▸ **Texto para revisar**
* * *
En estos días tan duros de la pandemia, los medios de comunicación hablan mucho de las personas solas, las que pasan estas fechas en sus casas. Y abundan discursos de una sociología más bien barata. No siempre, sin embargo, las cosas son así. Una buena parte de las personas que viven solas, incluidas las mayores, han aceptado con inteligencia y sosiego su condición. Incluso la prefieren a otras opciones. Tienen su pensión, su hogar, sus recuerdos, sus paseos, sus costumbres, su televisión, sus lecturas, y sus ratos de quietud que no les conducen forzosamente a la tristeza. Sino más bien a una lucidez serena, la de quien intuye que ya no le queda mucho tiempo en el planeta, pero que sabe disfrutar de lo que la vida aún le depara. Incluso muchas personas mayores tienen hijos, y también nietos, y son felices de verse pongamos una vez a la semana. Pero también son felices de volver a su soledad, a sus rutinas y a sus amigos. Diferente es el caso de quienes están enfermos o no pueden valerse por sí mismos. Pero los que sí pueden vivir a su modo, que son la mayoría, probablemente no querrían cambiar de estatus. Por algo se preguntaba Miguel Delibes, cuando enviudó y todo el mundo parecía buscarle una novia: «¿y qué pinto yo en la cama con una señora de sesenta años a la que no conozco de nada?»

Tiene mala prensa la soledad en España. De ahí la montaña de lamentaciones que escuchamos desde que estalló la infame crisis del coronavirus. Pero lo cierto es que nuestros mayores, y desde hace ya muchos años, han ido aprendiendo a gozar de la soledad. Es decir, de escuchar música; de ver espectáculos deportivos, de viajar; de huir de los programas políticos y de disfrutar de los documentales científicos, geográficos o culturales. Sin que nadie les moleste. Por lo demás, es cierto que no debemos creer que la soledad sea una situación idílica, pues también puede tener sus aspectos dolorosos. Pero, en general, se aprende a vivir en esa nueva tesitura, y a no tener miedo del final. No hay que ponerse trágicos.
* * *
▸ **Preguntas**
a) Resume en forma de lista el párrafo del texto que empieza «Tiene mala prensa la soledad en España» y conserva sus ideas principales.
b) ¿Con qué frecuencia, a modo de ejemplo, dice el texto que muchas personas mayores son felices de ver a sus hijos y nietos?
* * *
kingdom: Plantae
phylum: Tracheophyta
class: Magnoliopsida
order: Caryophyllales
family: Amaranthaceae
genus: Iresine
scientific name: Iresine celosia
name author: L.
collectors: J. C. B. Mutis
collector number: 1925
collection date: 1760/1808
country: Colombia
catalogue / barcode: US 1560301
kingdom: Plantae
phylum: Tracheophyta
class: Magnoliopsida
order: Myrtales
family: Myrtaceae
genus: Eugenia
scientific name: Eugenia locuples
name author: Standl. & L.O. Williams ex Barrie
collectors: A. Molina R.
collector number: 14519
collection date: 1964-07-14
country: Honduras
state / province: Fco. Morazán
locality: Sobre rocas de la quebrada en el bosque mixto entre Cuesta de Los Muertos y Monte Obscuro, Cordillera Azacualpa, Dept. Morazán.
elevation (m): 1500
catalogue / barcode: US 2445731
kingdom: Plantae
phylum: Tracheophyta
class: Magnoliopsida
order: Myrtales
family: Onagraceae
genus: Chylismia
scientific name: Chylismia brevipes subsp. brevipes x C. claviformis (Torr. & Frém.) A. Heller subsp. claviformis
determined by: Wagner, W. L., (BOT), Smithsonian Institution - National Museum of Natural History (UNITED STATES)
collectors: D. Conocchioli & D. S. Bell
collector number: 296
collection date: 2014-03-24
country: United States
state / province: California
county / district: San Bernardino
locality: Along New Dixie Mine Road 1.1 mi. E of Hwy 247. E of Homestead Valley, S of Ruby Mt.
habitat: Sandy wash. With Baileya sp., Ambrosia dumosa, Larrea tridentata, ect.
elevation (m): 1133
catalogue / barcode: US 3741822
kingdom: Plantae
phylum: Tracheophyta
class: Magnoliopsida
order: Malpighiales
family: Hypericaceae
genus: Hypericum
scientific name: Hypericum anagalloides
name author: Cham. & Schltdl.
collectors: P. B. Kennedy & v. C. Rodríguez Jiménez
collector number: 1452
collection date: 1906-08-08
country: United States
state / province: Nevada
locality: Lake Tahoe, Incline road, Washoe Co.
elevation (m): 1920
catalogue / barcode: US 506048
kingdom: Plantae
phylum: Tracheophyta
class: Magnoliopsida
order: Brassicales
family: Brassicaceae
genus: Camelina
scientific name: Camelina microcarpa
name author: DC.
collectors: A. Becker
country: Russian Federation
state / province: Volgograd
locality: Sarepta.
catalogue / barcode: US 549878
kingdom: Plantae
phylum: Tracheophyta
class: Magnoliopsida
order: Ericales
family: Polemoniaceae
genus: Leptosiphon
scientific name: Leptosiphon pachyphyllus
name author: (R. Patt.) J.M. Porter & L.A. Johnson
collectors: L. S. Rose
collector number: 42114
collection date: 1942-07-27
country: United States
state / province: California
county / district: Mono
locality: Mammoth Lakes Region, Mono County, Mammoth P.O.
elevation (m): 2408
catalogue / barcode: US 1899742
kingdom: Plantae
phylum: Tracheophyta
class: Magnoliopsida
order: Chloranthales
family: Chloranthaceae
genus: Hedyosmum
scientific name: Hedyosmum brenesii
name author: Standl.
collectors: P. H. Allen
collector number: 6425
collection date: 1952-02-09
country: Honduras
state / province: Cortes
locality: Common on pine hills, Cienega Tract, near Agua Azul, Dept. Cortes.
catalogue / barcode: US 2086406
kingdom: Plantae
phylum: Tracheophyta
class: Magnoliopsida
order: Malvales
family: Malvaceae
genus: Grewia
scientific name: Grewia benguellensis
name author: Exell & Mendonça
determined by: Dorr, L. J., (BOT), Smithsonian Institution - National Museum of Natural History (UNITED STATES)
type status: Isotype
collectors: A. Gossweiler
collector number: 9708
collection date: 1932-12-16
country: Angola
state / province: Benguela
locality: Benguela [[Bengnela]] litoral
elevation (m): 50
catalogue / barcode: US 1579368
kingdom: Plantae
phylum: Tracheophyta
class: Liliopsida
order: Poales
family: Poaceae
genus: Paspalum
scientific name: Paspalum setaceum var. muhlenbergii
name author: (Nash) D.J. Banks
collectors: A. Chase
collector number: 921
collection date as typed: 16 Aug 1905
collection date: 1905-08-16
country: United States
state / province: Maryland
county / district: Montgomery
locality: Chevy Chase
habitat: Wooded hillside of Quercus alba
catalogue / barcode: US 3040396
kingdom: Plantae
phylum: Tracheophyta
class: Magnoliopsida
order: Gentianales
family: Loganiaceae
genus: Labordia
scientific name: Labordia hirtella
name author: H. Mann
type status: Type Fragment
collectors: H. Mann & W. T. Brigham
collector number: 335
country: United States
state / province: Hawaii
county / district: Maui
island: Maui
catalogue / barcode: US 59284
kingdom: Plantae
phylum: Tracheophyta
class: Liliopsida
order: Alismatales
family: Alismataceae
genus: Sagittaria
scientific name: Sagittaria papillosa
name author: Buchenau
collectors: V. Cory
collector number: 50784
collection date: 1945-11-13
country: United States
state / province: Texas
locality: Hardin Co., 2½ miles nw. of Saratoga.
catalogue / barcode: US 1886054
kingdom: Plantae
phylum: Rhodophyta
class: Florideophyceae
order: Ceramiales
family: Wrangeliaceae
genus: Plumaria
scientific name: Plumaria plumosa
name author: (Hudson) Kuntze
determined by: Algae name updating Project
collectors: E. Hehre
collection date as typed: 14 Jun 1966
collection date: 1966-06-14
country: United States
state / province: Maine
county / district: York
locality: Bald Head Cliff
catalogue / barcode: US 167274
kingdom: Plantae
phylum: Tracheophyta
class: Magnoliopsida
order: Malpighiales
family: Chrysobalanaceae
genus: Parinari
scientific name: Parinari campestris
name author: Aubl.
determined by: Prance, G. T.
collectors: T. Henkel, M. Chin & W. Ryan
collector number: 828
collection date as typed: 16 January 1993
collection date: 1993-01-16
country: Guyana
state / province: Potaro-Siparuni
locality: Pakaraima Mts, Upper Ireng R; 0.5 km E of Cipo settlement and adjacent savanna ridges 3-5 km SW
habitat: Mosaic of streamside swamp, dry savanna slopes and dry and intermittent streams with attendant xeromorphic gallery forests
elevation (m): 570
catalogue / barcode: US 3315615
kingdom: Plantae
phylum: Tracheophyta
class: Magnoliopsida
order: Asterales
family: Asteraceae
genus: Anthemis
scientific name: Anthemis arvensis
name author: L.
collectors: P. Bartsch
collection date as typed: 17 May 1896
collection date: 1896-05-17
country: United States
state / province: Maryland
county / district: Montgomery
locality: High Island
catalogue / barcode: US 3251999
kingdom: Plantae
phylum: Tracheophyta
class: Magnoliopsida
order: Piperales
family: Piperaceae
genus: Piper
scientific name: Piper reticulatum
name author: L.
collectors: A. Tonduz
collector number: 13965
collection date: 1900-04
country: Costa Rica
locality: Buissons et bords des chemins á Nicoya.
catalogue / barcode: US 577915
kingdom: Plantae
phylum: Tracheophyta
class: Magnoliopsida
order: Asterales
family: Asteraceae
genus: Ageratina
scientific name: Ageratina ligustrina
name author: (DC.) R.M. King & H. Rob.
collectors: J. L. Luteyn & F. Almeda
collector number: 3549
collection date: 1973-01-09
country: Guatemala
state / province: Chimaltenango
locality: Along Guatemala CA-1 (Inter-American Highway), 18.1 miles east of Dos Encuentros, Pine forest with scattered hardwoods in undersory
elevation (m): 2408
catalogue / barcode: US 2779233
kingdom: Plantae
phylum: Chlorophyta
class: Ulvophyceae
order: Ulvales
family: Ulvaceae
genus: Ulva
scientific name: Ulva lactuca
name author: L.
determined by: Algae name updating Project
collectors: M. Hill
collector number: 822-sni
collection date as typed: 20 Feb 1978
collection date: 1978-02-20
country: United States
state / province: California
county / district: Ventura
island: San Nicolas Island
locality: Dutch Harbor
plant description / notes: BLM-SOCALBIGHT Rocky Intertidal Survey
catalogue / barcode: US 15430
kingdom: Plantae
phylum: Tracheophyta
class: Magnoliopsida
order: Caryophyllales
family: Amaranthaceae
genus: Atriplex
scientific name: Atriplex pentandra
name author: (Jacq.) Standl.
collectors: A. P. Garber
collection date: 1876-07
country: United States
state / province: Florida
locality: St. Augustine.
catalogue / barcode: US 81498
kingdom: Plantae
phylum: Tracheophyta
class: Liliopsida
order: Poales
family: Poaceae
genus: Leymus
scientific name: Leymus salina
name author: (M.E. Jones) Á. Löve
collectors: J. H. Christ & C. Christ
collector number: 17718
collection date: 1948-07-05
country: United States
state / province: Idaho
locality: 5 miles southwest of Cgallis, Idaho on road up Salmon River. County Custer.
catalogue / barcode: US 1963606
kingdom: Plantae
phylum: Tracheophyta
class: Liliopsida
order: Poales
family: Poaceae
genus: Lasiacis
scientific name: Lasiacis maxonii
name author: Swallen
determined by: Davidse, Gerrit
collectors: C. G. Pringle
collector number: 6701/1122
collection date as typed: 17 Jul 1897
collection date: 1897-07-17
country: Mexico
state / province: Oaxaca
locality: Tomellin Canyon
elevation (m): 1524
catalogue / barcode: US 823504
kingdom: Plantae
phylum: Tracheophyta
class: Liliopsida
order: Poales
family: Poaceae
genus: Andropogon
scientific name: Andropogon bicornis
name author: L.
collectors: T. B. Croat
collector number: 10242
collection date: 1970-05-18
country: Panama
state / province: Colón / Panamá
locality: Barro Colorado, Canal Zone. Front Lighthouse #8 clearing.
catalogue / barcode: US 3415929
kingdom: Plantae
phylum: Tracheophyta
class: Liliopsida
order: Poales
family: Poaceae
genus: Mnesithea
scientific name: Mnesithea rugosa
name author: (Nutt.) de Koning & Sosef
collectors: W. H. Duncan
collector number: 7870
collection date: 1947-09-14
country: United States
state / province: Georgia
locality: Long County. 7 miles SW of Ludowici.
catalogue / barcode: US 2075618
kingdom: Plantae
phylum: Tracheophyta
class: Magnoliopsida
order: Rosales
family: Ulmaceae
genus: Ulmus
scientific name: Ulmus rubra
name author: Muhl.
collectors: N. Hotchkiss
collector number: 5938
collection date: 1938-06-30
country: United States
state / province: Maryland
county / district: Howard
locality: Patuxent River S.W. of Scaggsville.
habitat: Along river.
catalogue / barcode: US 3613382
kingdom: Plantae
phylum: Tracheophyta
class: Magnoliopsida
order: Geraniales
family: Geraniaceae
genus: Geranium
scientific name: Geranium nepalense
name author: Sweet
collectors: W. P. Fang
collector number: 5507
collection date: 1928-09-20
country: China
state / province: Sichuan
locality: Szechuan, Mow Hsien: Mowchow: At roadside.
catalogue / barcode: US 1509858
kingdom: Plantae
* * *
▸ **Respuestas del ejercicio**
a)
- En España la soledad tiene mala prensa, y por eso se oyen muchas lamentaciones desde que estalló la crisis del coronavirus.
- Desde hace muchos años, los mayores han aprendido a gozar de la soledad sin que nadie les moleste. Escuchan música, ven espectáculos deportivos, viajan, huyen de los programas políticos y disfrutan de documentales científicos, geográficos o culturales.
- La soledad no es una situación idílica y puede tener aspectos dolorosos.
- En general, se aprende a vivir en esa situación y a no tener miedo del final. No hay que ponerse trágicos.

b) Una vez a la semana.